## TASK ITEM
Copy the text of all the records below, replacing every "LGBTQ+" with "LGBTQIA+" and changing nothing else, and leave the pictures out of your answer.

************

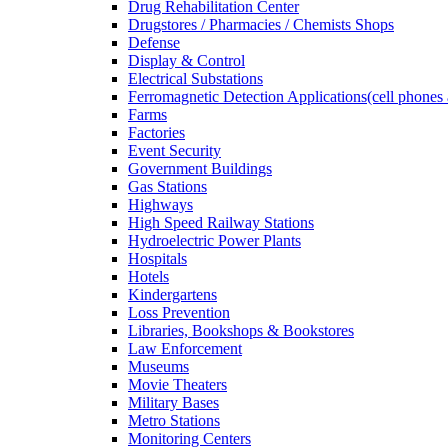
Drug Rehabilitation Center
Drugstores / Pharmacies / Chemists Shops
Defense
Display & Control
Electrical Substations
Ferromagnetic Detection Applications(cell phones 
Farms
Factories
Event Security
Government Buildings
Gas Stations
Highways
High Speed Railway Stations
Hydroelectric Power Plants
Hospitals
Hotels
Kindergartens
Loss Prevention
Libraries, Bookshops & Bookstores
Law Enforcement
Museums
Movie Theaters
Military Bases
Metro Stations
Monitoring Centers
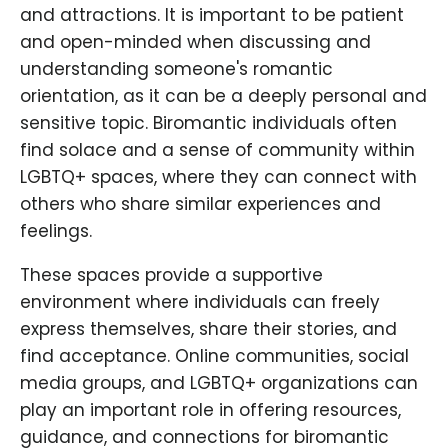
and attractions. It is important to be patient
and open-minded when discussing and
understanding someone's romantic
orientation, as it can be a deeply personal and
sensitive topic. Biromantic individuals often
find solace and a sense of community within
LGBTQ+ spaces, where they can connect with
others who share similar experiences and
feelings.
These spaces provide a supportive
environment where individuals can freely
express themselves, share their stories, and
find acceptance. Online communities, social
media groups, and LGBTQ+ organizations can
play an important role in offering resources,
guidance, and connections for biromantic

************

## WRITTEN SOLUTION
Drug Rehabilitation Center
Drugstores / Pharmacies / Chemists Shops
Defense
Display & Control
Electrical Substations
Ferromagnetic Detection Applications(cell phones 
Farms
Factories
Event Security
Government Buildings
Gas Stations
Highways
High Speed Railway Stations
Hydroelectric Power Plants
Hospitals
Hotels
Kindergartens
Loss Prevention
Libraries, Bookshops & Bookstores
Law Enforcement
Museums
Movie Theaters
Military Bases
Metro Stations
Monitoring Centers
and attractions. It is important to be patient
and open-minded when discussing and
understanding someone's romantic
orientation, as it can be a deeply personal and
sensitive topic. Biromantic individuals often
find solace and a sense of community within
LGBTQIA+ spaces, where they can connect with
others who share similar experiences and
feelings.
These spaces provide a supportive
environment where individuals can freely
express themselves, share their stories, and
find acceptance. Online communities, social
media groups, and LGBTQIA+ organizations can
play an important role in offering resources,
guidance, and connections for biromantic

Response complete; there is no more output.